**ACTION ITEM:** Lines before the one containing "text [177, 1299, 1152, 1627]" are excluded; reproduce that line and all lines after it in the entries below, exactly.

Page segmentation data
-- Opening Marker --

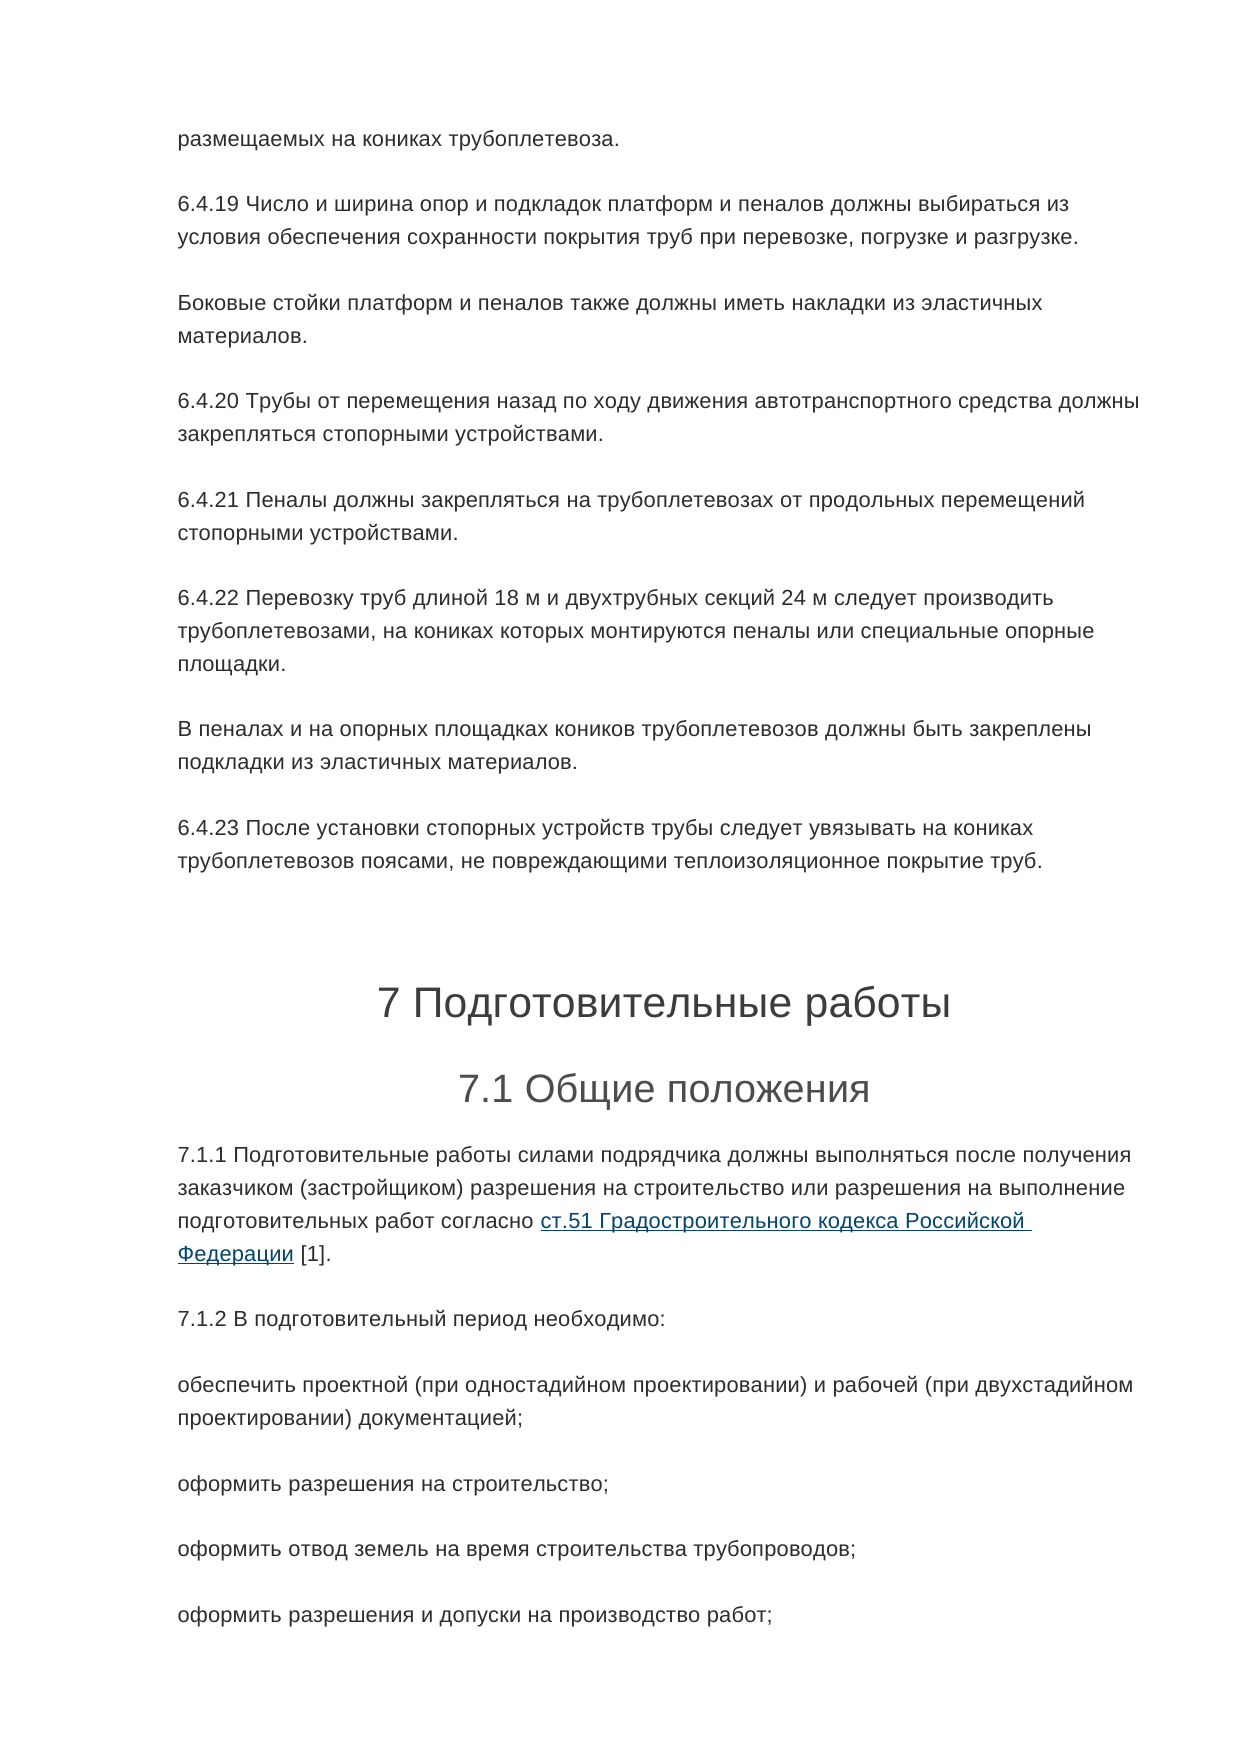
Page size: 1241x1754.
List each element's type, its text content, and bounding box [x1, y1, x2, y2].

text 6.4.20 Трубы от перемещения назад по ходу движения автотранспортного средства должны закрепляться стопорными устройствами. [177, 381, 1152, 479]
text 6.4.23 После установки стопорных устройств трубы следует увязывать на кониках трубоплетевозов поясами, не повреждающими теплоизоляционное покрытие труб. [177, 807, 1152, 938]
text 7.1 Общие положения [177, 1066, 1152, 1111]
text 6.4.19 Число и ширина опор и подкладок платформ и пеналов должны выбираться из условия обеспечения сохранности покрытия труб при перевозке, погрузке и разгрузке. Боковые стойки платформ и пеналов также должны иметь накладки из эластичных материалов. [177, 184, 1152, 381]
text 7.1.1 Подготовительные работы силами подрядчика должны выполняться после получения заказчиком (застройщиком) разрешения на строительство или разрешения на выполнение подготовительных работ согласно ст.51 Градостроительного кодекса Российской Федерации [1]. [177, 1135, 1152, 1299]
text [177, 1299, 1152, 1627]
text 7 Подготовительные работы [177, 977, 1152, 1027]
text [177, 118, 1152, 184]
text 6.4.22 Перевозку труб длиной 18 м и двухтрубных секций 24 м следует производить трубоплетевозами, на кониках которых монтируются пеналы или специальные опорные площадки. В пеналах и на опорных площадках коников трубоплетевозов должны быть закреплены подкладки из эластичных материалов. [177, 577, 1152, 807]
text 6.4.21 Пеналы должны закрепляться на трубоплетевозах от продольных перемещений стопорными устройствами. [177, 479, 1152, 577]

-- Closing Marker --

**EXERCISE RESPONSE:**
text [177, 1299, 1152, 1627]
text 7 Подготовительные работы [177, 977, 1152, 1027]
text [177, 118, 1152, 184]
text 6.4.22 Перевозку труб длиной 18 м и двухтрубных секций 24 м следует производить трубоплетевозами, на кониках которых монтируются пеналы или специальные опорные площадки. В пеналах и на опорных площадках коников трубоплетевозов должны быть закреплены подкладки из эластичных материалов. [177, 577, 1152, 807]
text 6.4.21 Пеналы должны закрепляться на трубоплетевозах от продольных перемещений стопорными устройствами. [177, 479, 1152, 577]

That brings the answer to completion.